*** Opening EXTRACTED DATA ***

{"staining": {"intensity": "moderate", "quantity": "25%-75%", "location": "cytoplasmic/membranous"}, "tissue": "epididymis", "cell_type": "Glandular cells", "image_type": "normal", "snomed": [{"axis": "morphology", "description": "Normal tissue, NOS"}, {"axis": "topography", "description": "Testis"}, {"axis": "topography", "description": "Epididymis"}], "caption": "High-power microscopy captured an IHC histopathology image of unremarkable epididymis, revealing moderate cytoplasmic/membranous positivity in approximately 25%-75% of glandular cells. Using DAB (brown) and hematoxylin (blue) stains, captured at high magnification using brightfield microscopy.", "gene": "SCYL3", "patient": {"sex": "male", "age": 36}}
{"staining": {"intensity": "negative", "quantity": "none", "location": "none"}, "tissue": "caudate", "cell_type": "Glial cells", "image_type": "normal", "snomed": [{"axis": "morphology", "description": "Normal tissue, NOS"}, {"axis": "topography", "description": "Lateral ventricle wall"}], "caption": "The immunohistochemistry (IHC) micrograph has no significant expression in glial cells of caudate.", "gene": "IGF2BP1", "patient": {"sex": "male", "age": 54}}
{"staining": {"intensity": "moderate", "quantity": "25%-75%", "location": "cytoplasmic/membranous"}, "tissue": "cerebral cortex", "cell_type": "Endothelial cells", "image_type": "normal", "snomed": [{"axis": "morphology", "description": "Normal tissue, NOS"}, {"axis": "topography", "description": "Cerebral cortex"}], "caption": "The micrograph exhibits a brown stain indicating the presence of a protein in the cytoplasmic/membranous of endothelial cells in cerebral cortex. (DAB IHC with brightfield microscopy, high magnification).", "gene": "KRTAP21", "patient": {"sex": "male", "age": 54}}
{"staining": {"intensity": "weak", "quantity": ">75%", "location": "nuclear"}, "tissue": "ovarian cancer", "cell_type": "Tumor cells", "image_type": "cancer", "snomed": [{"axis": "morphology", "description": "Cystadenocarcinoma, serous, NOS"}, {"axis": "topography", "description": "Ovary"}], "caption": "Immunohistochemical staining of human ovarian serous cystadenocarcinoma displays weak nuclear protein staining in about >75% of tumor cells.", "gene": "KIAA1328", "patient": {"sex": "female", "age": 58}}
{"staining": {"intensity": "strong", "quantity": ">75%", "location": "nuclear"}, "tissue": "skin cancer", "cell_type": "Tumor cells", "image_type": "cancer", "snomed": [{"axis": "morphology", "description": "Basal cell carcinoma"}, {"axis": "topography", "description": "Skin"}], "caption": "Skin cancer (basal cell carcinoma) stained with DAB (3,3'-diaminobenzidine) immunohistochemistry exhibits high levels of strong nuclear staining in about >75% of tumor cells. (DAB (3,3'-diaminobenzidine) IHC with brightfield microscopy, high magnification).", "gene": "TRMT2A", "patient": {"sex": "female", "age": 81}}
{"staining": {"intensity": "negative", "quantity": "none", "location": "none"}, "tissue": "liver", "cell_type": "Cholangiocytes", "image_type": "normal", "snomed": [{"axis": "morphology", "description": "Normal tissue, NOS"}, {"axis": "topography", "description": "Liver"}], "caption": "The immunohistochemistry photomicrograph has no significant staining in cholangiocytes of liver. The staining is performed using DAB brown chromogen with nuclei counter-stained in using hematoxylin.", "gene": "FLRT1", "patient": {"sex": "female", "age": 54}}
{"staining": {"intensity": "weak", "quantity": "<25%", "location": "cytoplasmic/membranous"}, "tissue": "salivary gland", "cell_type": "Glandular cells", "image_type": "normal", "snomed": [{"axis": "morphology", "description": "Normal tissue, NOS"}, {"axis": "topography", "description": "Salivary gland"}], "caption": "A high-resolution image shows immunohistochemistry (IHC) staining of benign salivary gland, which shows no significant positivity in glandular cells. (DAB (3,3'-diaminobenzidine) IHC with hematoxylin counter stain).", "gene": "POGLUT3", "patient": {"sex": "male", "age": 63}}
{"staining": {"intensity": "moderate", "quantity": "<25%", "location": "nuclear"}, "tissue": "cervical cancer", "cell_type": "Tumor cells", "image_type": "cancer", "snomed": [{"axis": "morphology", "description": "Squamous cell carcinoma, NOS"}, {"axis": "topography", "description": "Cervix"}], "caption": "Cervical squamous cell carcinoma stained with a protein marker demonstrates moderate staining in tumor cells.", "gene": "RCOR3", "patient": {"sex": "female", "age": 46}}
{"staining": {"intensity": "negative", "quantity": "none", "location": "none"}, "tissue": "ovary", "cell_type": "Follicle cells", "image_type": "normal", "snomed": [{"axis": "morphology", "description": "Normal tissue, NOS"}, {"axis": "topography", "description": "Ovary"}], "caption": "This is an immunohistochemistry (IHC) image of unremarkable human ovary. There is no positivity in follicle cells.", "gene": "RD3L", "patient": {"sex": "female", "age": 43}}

*** Closing EXTRACTED DATA ***

EXERCISE AIM: Reproduce the records above exactly.

RESPONSE AREA:
{"staining": {"intensity": "moderate", "quantity": "25%-75%", "location": "cytoplasmic/membranous"}, "tissue": "epididymis", "cell_type": "Glandular cells", "image_type": "normal", "snomed": [{"axis": "morphology", "description": "Normal tissue, NOS"}, {"axis": "topography", "description": "Testis"}, {"axis": "topography", "description": "Epididymis"}], "caption": "High-power microscopy captured an IHC histopathology image of unremarkable epididymis, revealing moderate cytoplasmic/membranous positivity in approximately 25%-75% of glandular cells. Using DAB (brown) and hematoxylin (blue) stains, captured at high magnification using brightfield microscopy.", "gene": "SCYL3", "patient": {"sex": "male", "age": 36}}
{"staining": {"intensity": "negative", "quantity": "none", "location": "none"}, "tissue": "caudate", "cell_type": "Glial cells", "image_type": "normal", "snomed": [{"axis": "morphology", "description": "Normal tissue, NOS"}, {"axis": "topography", "description": "Lateral ventricle wall"}], "caption": "The immunohistochemistry (IHC) micrograph has no significant expression in glial cells of caudate.", "gene": "IGF2BP1", "patient": {"sex": "male", "age": 54}}
{"staining": {"intensity": "moderate", "quantity": "25%-75%", "location": "cytoplasmic/membranous"}, "tissue": "cerebral cortex", "cell_type": "Endothelial cells", "image_type": "normal", "snomed": [{"axis": "morphology", "description": "Normal tissue, NOS"}, {"axis": "topography", "description": "Cerebral cortex"}], "caption": "The micrograph exhibits a brown stain indicating the presence of a protein in the cytoplasmic/membranous of endothelial cells in cerebral cortex. (DAB IHC with brightfield microscopy, high magnification).", "gene": "KRTAP21", "patient": {"sex": "male", "age": 54}}
{"staining": {"intensity": "weak", "quantity": ">75%", "location": "nuclear"}, "tissue": "ovarian cancer", "cell_type": "Tumor cells", "image_type": "cancer", "snomed": [{"axis": "morphology", "description": "Cystadenocarcinoma, serous, NOS"}, {"axis": "topography", "description": "Ovary"}], "caption": "Immunohistochemical staining of human ovarian serous cystadenocarcinoma displays weak nuclear protein staining in about >75% of tumor cells.", "gene": "KIAA1328", "patient": {"sex": "female", "age": 58}}
{"staining": {"intensity": "strong", "quantity": ">75%", "location": "nuclear"}, "tissue": "skin cancer", "cell_type": "Tumor cells", "image_type": "cancer", "snomed": [{"axis": "morphology", "description": "Basal cell carcinoma"}, {"axis": "topography", "description": "Skin"}], "caption": "Skin cancer (basal cell carcinoma) stained with DAB (3,3'-diaminobenzidine) immunohistochemistry exhibits high levels of strong nuclear staining in about >75% of tumor cells. (DAB (3,3'-diaminobenzidine) IHC with brightfield microscopy, high magnification).", "gene": "TRMT2A", "patient": {"sex": "female", "age": 81}}
{"staining": {"intensity": "negative", "quantity": "none", "location": "none"}, "tissue": "liver", "cell_type": "Cholangiocytes", "image_type": "normal", "snomed": [{"axis": "morphology", "description": "Normal tissue, NOS"}, {"axis": "topography", "description": "Liver"}], "caption": "The immunohistochemistry photomicrograph has no significant staining in cholangiocytes of liver. The staining is performed using DAB brown chromogen with nuclei counter-stained in using hematoxylin.", "gene": "FLRT1", "patient": {"sex": "female", "age": 54}}
{"staining": {"intensity": "weak", "quantity": "<25%", "location": "cytoplasmic/membranous"}, "tissue": "salivary gland", "cell_type": "Glandular cells", "image_type": "normal", "snomed": [{"axis": "morphology", "description": "Normal tissue, NOS"}, {"axis": "topography", "description": "Salivary gland"}], "caption": "A high-resolution image shows immunohistochemistry (IHC) staining of benign salivary gland, which shows no significant positivity in glandular cells. (DAB (3,3'-diaminobenzidine) IHC with hematoxylin counter stain).", "gene": "POGLUT3", "patient": {"sex": "male", "age": 63}}
{"staining": {"intensity": "moderate", "quantity": "<25%", "location": "nuclear"}, "tissue": "cervical cancer", "cell_type": "Tumor cells", "image_type": "cancer", "snomed": [{"axis": "morphology", "description": "Squamous cell carcinoma, NOS"}, {"axis": "topography", "description": "Cervix"}], "caption": "Cervical squamous cell carcinoma stained with a protein marker demonstrates moderate staining in tumor cells.", "gene": "RCOR3", "patient": {"sex": "female", "age": 46}}
{"staining": {"intensity": "negative", "quantity": "none", "location": "none"}, "tissue": "ovary", "cell_type": "Follicle cells", "image_type": "normal", "snomed": [{"axis": "morphology", "description": "Normal tissue, NOS"}, {"axis": "topography", "description": "Ovary"}], "caption": "This is an immunohistochemistry (IHC) image of unremarkable human ovary. There is no positivity in follicle cells.", "gene": "RD3L", "patient": {"sex": "female", "age": 43}}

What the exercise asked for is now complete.